==== Texto extraído

Los límites de las zonas donde terminan las pistas no están fuertemente reforzados y hay huellas por todas partes de las tablas para esquiar que cortan la nieve virgen como si fuera agua. Los bosques son las mejores zonas para esquiar de los centros argentinos porque los árboles están muy bien ubicados, y de vez en cuando pasa un surfista sobre nieve haciendo virajes por todas partes.
En mi caso, esquié las pendientes para principiantes unas cuantas veces para calentar y luego me dirigí hacia la pista roja (Argentina usa el sistema europeo de clasificación; en Estados Unidos sería azul), haciendo una pausa para tomar fotos del lago más abajo y el volcán Lanín en la distancia; esa vista hizo que me costara trabajo ver hacia dónde me dirigía cuando me enfrentaba a un tramo difícil.
En algún momento, casi choco contra un árbol. Con la cara enrojecida, arrastrada por el viento y lista para aminorar la velocidad, bajé por el camino, una carretera de servicio de 5,3 kilómetros que se convierte en una travesía larga y tranquila por los árboles hasta los pies de una montaña, entrecruzando pistas marcadas, a medida que va ondeando cuesta abajo. Puede estar lleno de principiantes, pero es una bajada fabulosamente lenta que te permite disfrutar la vista y hace que llegues con todos tus huesos y equipos intactos.

========
==== Registros

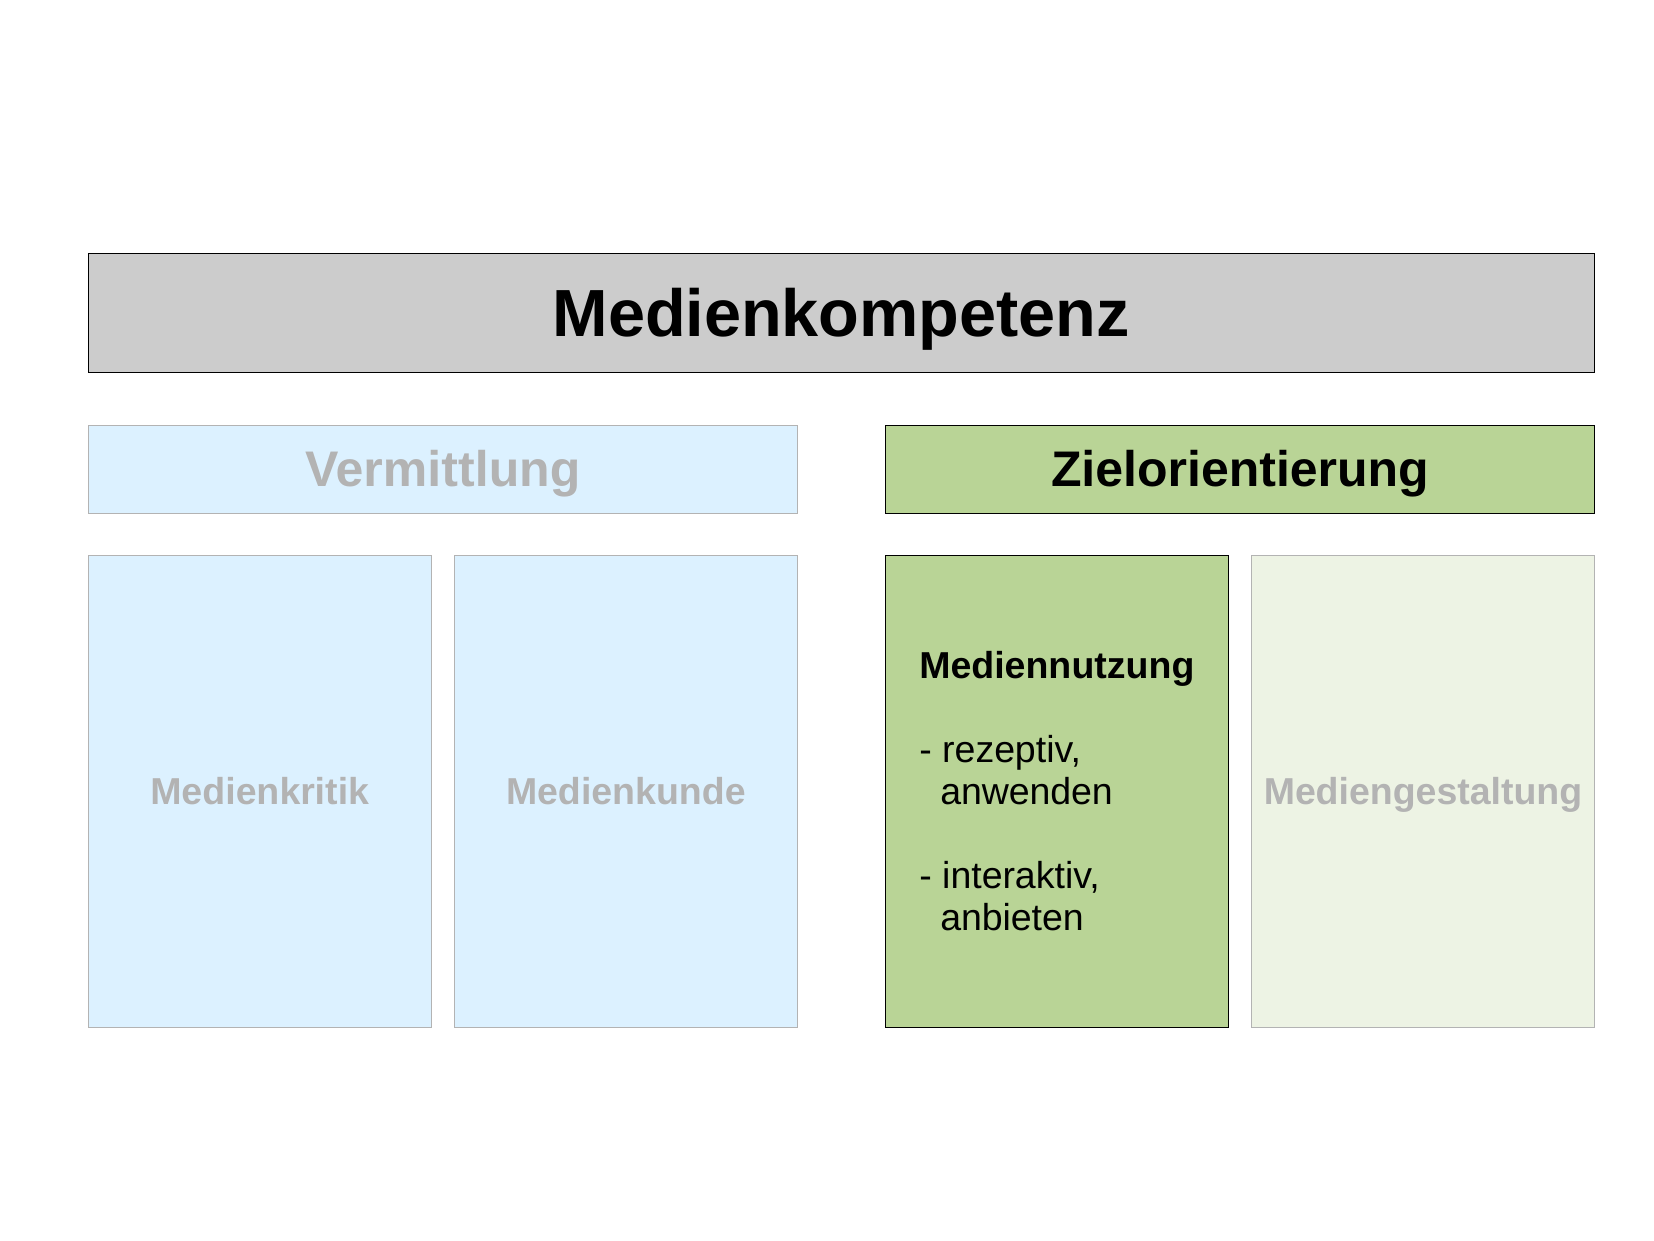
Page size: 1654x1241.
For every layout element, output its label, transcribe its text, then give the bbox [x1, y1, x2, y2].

text_box [59, 236, 1625, 1093]
text_box Medienkompetenz [88, 253, 1595, 373]
text_box Zielorientierung [885, 425, 1595, 514]
text_box Mediennutzung - rezeptiv, anwenden - interaktiv, anbieten [885, 555, 1229, 1028]
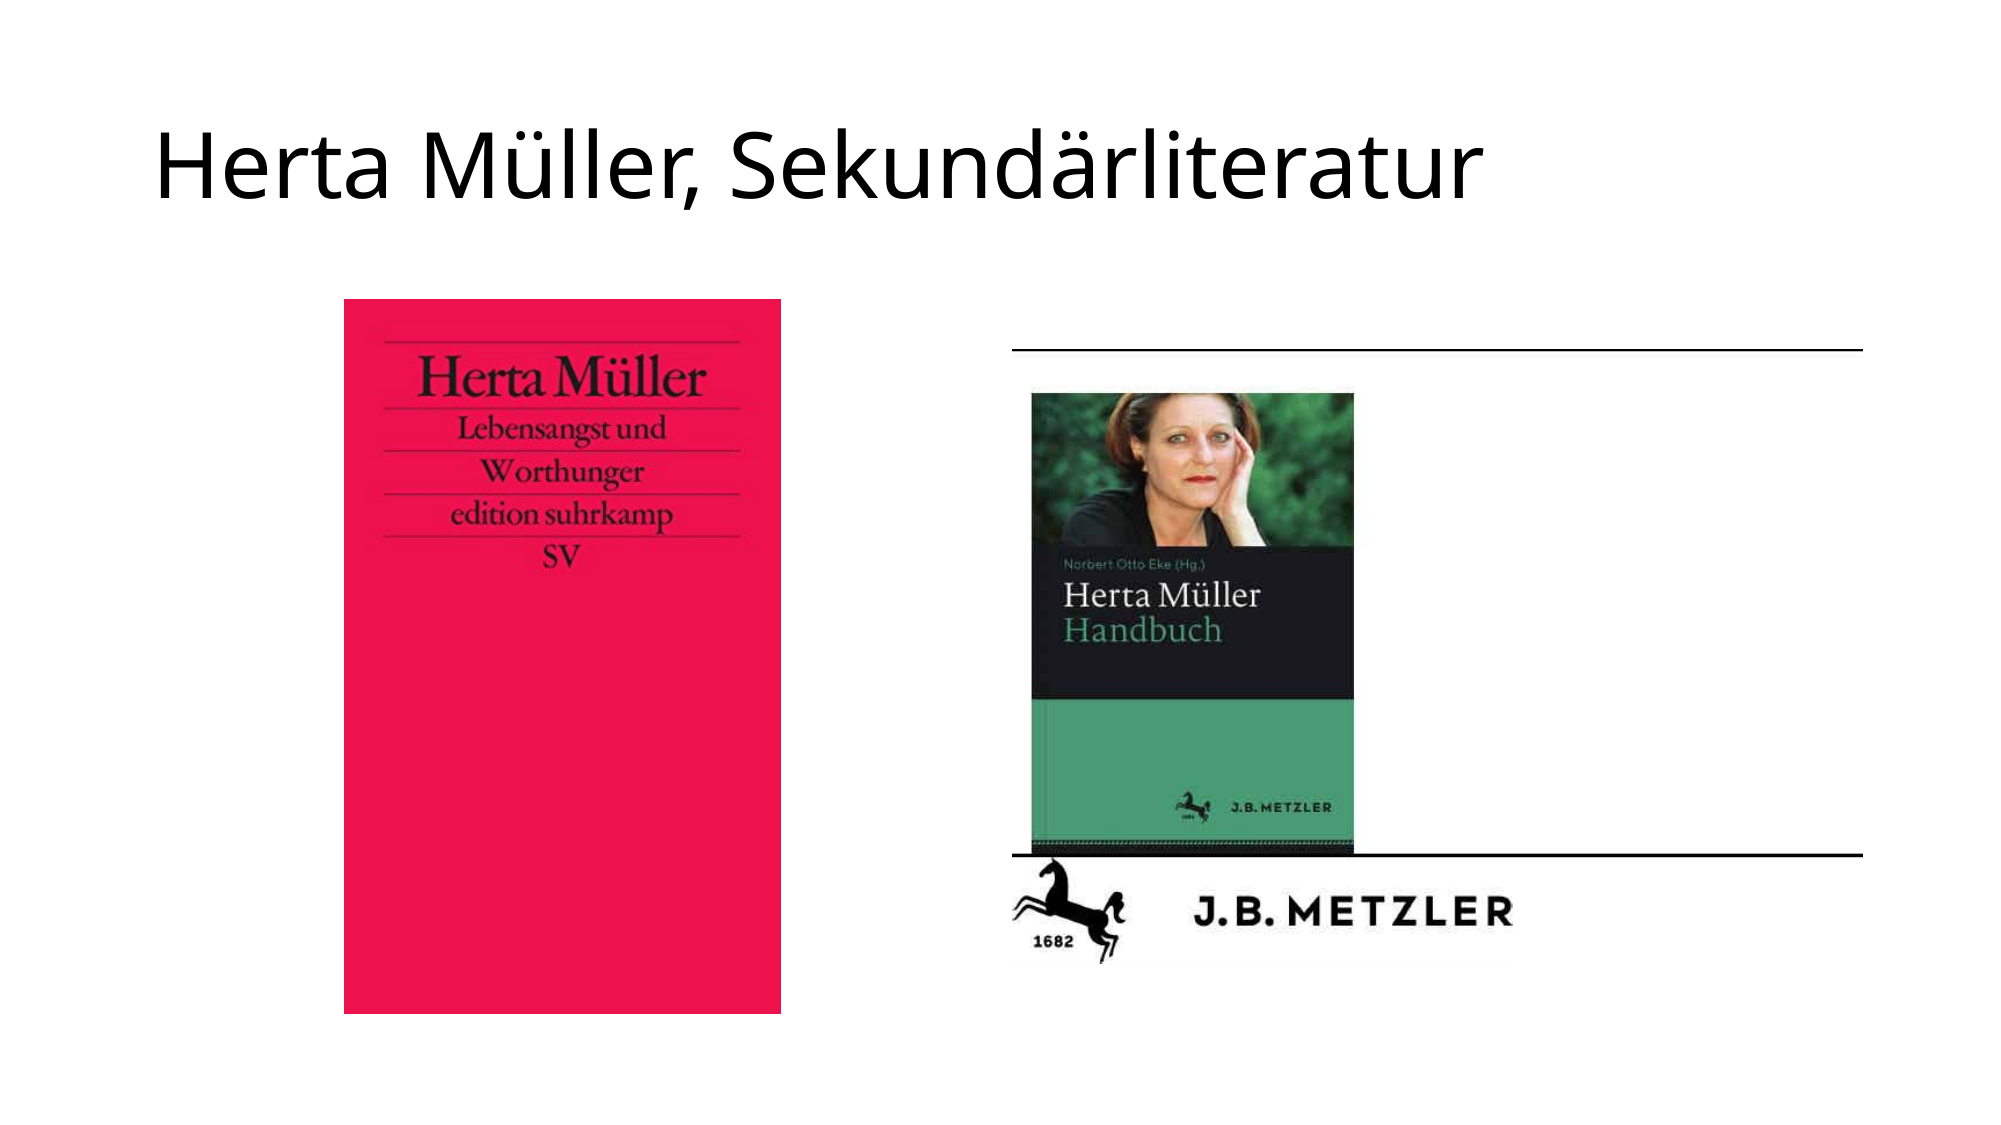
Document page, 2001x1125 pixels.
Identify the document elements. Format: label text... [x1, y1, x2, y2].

title Herta Müller, Sekundärliteratur [137, 59, 1863, 278]
picture [344, 299, 781, 1014]
picture [1012, 349, 1863, 964]
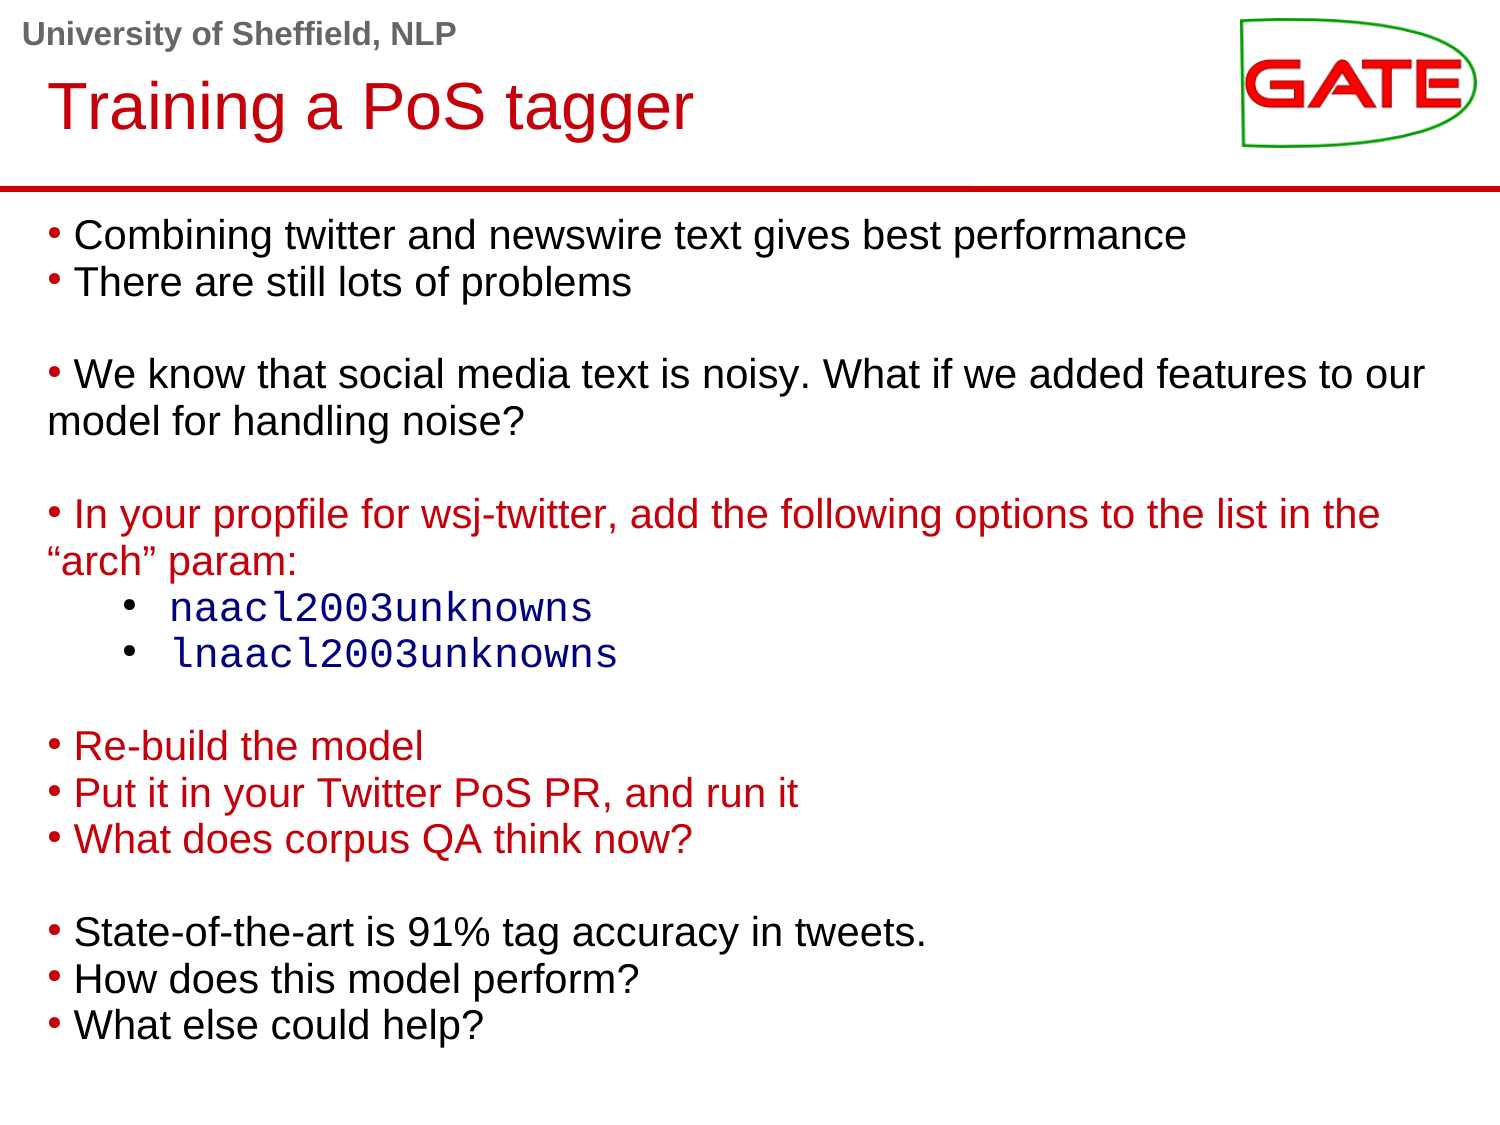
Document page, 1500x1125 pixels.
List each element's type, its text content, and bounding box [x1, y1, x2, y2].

text_box Training a PoS tagger [47, 47, 1267, 168]
picture [1240, 18, 1477, 148]
text_box Combining twitter and newswire text gives best performance There are still lots of problems We know that social media text is noisy. What if we added features to our model for handling noise? In your propfile for wsj-twitter, add the following options to the list in the “arch” param: naacl2003unknowns lnaacl2003unknowns Re-build the model Put it in your Twitter PoS PR, and run it What does corpus QA think now? State-of-the-art is 91% tag accuracy in tweets. How does this model perform? What else could help? [47, 212, 1500, 1063]
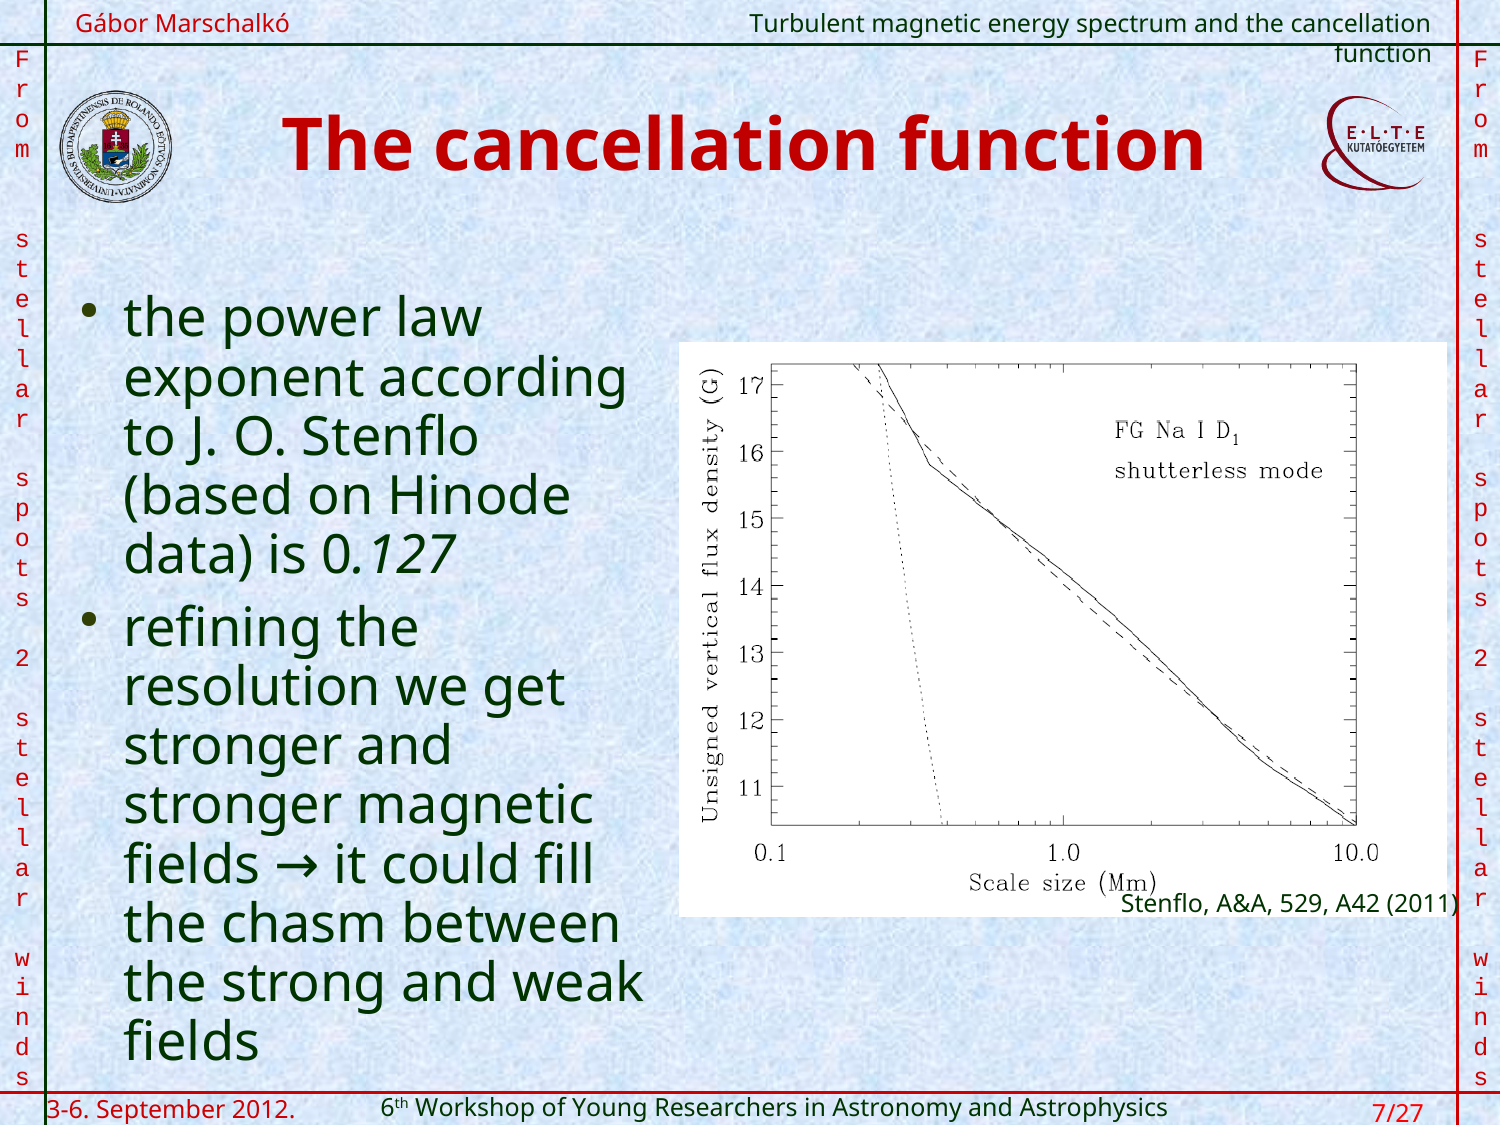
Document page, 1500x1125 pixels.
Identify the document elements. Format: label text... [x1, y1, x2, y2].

========

Enunciado ▸
En el texto sobre esquí en Argentina, ¿a qué color de pista de Estados Unidos equivale la pista roja?

Solución escrita ▸
A la azul.